O líder deles está segurando uma pequena faca na mão esquerda e quando ele começa a andar em nossa direção, minha mãe nos protege atrás dela. Ele levanta as mãos para parar seus homens de bater no meu pai, que já tinha sangue escorrendo do nariz.

O chefe deles chega atrás da minha mãe para me puxar. Eu contraio-me com a força dos dedos dele em minha pele, mas não deixo ele ver o quanto estou assustado.

"Isso é o que eu quero ouvir," diz o chefe em uma voz arrogante antes de se levantar. Belly correu para o nosso quarto e voltou em um piscar de olhos com seu cofre de porquinho. Fechei os olhos de dor ao vê-la entregá-lo ao homem com as mãos trêmulas. Belly tinha aquele cofrinho desde que era criança! E ela tem economizado para a faculdade desde que eu me lembro. Agora ela só ia dar tudo.

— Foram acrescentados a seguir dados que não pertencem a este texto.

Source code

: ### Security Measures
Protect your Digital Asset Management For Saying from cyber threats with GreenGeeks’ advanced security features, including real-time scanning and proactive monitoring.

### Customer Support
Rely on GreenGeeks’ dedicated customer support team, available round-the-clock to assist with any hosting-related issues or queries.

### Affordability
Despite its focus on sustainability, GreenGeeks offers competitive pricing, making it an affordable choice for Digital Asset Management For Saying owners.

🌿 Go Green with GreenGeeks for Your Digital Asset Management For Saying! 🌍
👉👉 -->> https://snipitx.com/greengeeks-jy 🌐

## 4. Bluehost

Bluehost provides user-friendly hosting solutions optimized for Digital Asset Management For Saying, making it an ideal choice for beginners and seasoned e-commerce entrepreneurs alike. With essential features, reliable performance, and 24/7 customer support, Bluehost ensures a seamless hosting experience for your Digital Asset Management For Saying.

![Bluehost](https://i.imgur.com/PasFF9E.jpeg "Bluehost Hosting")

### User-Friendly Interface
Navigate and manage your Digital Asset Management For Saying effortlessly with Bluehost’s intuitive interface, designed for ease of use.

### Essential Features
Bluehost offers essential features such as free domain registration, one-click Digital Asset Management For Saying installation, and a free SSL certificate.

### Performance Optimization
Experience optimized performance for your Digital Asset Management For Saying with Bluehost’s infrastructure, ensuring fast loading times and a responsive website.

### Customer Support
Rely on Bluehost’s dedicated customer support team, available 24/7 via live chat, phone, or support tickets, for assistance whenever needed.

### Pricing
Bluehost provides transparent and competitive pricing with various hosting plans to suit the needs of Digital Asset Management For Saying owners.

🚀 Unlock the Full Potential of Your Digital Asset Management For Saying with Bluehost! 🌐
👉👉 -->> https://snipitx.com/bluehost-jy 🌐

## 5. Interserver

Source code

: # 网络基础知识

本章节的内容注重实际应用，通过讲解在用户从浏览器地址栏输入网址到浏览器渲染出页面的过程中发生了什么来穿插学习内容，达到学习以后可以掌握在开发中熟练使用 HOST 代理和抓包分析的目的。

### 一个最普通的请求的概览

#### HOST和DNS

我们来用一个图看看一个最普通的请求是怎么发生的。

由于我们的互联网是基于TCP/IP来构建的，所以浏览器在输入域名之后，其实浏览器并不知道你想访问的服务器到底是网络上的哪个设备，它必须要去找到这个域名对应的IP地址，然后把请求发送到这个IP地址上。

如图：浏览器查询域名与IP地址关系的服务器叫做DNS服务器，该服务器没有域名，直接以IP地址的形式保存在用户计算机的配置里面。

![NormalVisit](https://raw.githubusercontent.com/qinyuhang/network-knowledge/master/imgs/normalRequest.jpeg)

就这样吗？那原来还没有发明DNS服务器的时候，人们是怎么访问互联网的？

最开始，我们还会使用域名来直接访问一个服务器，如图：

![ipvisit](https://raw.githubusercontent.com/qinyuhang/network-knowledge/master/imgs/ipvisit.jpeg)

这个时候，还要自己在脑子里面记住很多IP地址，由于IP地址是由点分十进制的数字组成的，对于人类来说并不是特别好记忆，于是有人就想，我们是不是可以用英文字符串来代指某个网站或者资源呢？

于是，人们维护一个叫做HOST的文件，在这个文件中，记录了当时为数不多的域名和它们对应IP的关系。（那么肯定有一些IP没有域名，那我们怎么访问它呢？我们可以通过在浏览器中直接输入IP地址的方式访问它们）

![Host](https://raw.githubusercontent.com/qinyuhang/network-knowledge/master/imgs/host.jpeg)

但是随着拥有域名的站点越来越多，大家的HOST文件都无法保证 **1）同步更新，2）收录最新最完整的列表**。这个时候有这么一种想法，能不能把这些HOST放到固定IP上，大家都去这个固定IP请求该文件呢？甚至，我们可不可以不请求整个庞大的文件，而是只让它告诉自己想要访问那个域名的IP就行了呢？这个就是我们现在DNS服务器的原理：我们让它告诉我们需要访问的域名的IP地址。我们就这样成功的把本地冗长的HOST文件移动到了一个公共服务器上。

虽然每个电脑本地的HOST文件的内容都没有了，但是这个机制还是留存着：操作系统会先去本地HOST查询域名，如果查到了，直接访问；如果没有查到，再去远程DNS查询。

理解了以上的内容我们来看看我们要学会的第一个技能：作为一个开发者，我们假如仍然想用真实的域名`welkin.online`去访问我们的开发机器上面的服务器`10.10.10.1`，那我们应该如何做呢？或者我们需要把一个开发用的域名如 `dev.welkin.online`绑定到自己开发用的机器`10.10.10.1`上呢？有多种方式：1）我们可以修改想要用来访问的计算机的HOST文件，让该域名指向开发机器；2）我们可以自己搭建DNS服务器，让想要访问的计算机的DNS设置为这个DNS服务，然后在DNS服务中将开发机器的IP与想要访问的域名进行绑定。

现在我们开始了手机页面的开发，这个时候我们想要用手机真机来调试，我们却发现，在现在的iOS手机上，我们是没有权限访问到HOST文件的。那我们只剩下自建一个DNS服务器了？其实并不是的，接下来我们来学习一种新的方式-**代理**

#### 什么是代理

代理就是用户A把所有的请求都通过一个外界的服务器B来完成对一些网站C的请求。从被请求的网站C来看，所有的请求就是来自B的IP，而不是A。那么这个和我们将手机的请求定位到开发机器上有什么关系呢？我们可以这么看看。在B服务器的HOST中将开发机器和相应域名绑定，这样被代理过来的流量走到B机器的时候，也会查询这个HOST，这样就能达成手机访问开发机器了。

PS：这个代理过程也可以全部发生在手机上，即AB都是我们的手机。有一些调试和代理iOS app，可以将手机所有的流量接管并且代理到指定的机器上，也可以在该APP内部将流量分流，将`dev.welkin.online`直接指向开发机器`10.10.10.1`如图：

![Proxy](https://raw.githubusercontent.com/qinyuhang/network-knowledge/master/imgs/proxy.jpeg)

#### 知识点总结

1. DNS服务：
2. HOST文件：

O homem arranhou a barba antes de arrancar o cofrinho das mãos dela.

"Quanto tem aí?" ele pergunta.

"Não tenho certeza, talvez dez mil," ela responde.

Os três homens começam a rir. "Dez mil?" O chefe segurou a barriga e riu ainda mais.

"Então, o que acontece com o meu saldo?" ele arqueia uma sobrancelha.

"Nós aumentaremos o seu dinheiro, mas por favor poupe meu pai," Belly chora.

O chefe se volta para mim novamente, depois caminha em minha direção, seus olhos me avaliando de cima a baixo. "Eu gosto deste aqui," ele declara "Quero toda essa energia no meu quarto,"

Engoli a bile que se formava na minha garganta e franzi o nariz com o cheiro de cigarro e álcool em seu hálito que mexia com o meu estômago. Gostaria de cuspir em seu rosto, mas estou plenamente ciente das implicações disso.

Ele piscou para mim antes de ir para a porta. "Três semanas, ou você está morto, menino Enrique," Ele resmungou, assobiando para seus capangas que o seguiram, levando as economias de toda a vida da minha irmã.

Minha mãe e Belly correram para onde meu pai estava deitado no chão, e mamãe o puxou para abraçá-lo em seu peito, chorando copiosamente, mas minhas próprias lágrimas não formaram. Eu só sei que tenho que pensar em uma maneira de nos tirar dessa bagunça.